*Information given*:

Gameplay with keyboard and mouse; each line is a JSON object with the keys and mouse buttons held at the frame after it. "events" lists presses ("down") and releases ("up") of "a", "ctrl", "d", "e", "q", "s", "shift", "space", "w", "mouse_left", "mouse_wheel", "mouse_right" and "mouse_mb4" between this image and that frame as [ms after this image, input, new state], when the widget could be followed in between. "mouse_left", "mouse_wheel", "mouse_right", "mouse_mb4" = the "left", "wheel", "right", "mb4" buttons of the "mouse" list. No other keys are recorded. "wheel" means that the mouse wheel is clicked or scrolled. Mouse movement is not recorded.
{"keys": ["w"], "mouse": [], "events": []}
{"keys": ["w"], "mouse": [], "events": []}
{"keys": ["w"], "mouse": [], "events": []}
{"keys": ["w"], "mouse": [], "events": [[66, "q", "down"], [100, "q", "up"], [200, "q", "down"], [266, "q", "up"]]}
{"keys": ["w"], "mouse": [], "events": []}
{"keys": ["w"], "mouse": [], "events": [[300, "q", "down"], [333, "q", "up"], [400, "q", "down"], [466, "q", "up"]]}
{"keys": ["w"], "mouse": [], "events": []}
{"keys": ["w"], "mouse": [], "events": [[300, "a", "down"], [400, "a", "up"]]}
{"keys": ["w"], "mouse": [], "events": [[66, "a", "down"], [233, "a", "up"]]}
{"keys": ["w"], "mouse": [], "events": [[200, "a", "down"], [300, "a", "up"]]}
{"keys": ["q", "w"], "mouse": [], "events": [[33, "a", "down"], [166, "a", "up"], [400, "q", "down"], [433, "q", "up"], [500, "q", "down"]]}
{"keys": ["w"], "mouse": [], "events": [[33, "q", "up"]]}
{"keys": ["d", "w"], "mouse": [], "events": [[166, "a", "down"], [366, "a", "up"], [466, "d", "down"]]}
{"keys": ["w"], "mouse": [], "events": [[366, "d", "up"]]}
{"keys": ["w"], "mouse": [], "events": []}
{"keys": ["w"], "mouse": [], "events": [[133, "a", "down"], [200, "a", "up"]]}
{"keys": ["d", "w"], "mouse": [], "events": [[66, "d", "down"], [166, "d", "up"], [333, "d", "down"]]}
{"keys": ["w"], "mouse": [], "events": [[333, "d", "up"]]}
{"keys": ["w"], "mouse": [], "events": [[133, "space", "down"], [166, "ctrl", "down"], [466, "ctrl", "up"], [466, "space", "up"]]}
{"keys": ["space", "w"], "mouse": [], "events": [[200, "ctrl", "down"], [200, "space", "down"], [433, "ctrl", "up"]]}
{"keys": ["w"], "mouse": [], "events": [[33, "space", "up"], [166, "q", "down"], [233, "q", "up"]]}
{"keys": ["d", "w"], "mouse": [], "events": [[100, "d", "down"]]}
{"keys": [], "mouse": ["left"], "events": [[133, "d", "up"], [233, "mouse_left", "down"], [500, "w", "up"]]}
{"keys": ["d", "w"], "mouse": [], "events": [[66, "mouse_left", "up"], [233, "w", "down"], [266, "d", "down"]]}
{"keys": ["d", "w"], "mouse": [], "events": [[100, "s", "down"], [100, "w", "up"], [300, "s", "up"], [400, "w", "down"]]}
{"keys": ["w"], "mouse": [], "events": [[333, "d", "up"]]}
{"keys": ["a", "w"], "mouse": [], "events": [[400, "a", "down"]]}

*Description of the task*: Copy the data exactly as it was presented.

*Exercise result*:
Gameplay with keyboard and mouse; each line is a JSON object with the keys and mouse buttons held at the frame after it. "events" lists presses ("down") and releases ("up") of "a", "ctrl", "d", "e", "q", "s", "shift", "space", "w", "mouse_left", "mouse_wheel", "mouse_right" and "mouse_mb4" between this image and that frame as [ms after this image, input, new state], when the widget could be followed in between. "mouse_left", "mouse_wheel", "mouse_right", "mouse_mb4" = the "left", "wheel", "right", "mb4" buttons of the "mouse" list. No other keys are recorded. "wheel" means that the mouse wheel is clicked or scrolled. Mouse movement is not recorded.
{"keys": ["w"], "mouse": [], "events": []}
{"keys": ["w"], "mouse": [], "events": []}
{"keys": ["w"], "mouse": [], "events": []}
{"keys": ["w"], "mouse": [], "events": [[66, "q", "down"], [100, "q", "up"], [200, "q", "down"], [266, "q", "up"]]}
{"keys": ["w"], "mouse": [], "events": []}
{"keys": ["w"], "mouse": [], "events": [[300, "q", "down"], [333, "q", "up"], [400, "q", "down"], [466, "q", "up"]]}
{"keys": ["w"], "mouse": [], "events": []}
{"keys": ["w"], "mouse": [], "events": [[300, "a", "down"], [400, "a", "up"]]}
{"keys": ["w"], "mouse": [], "events": [[66, "a", "down"], [233, "a", "up"]]}
{"keys": ["w"], "mouse": [], "events": [[200, "a", "down"], [300, "a", "up"]]}
{"keys": ["q", "w"], "mouse": [], "events": [[33, "a", "down"], [166, "a", "up"], [400, "q", "down"], [433, "q", "up"], [500, "q", "down"]]}
{"keys": ["w"], "mouse": [], "events": [[33, "q", "up"]]}
{"keys": ["d", "w"], "mouse": [], "events": [[166, "a", "down"], [366, "a", "up"], [466, "d", "down"]]}
{"keys": ["w"], "mouse": [], "events": [[366, "d", "up"]]}
{"keys": ["w"], "mouse": [], "events": []}
{"keys": ["w"], "mouse": [], "events": [[133, "a", "down"], [200, "a", "up"]]}
{"keys": ["d", "w"], "mouse": [], "events": [[66, "d", "down"], [166, "d", "up"], [333, "d", "down"]]}
{"keys": ["w"], "mouse": [], "events": [[333, "d", "up"]]}
{"keys": ["w"], "mouse": [], "events": [[133, "space", "down"], [166, "ctrl", "down"], [466, "ctrl", "up"], [466, "space", "up"]]}
{"keys": ["space", "w"], "mouse": [], "events": [[200, "ctrl", "down"], [200, "space", "down"], [433, "ctrl", "up"]]}
{"keys": ["w"], "mouse": [], "events": [[33, "space", "up"], [166, "q", "down"], [233, "q", "up"]]}
{"keys": ["d", "w"], "mouse": [], "events": [[100, "d", "down"]]}
{"keys": [], "mouse": ["left"], "events": [[133, "d", "up"], [233, "mouse_left", "down"], [500, "w", "up"]]}
{"keys": ["d", "w"], "mouse": [], "events": [[66, "mouse_left", "up"], [233, "w", "down"], [266, "d", "down"]]}
{"keys": ["d", "w"], "mouse": [], "events": [[100, "s", "down"], [100, "w", "up"], [300, "s", "up"], [400, "w", "down"]]}
{"keys": ["w"], "mouse": [], "events": [[333, "d", "up"]]}
{"keys": ["a", "w"], "mouse": [], "events": [[400, "a", "down"]]}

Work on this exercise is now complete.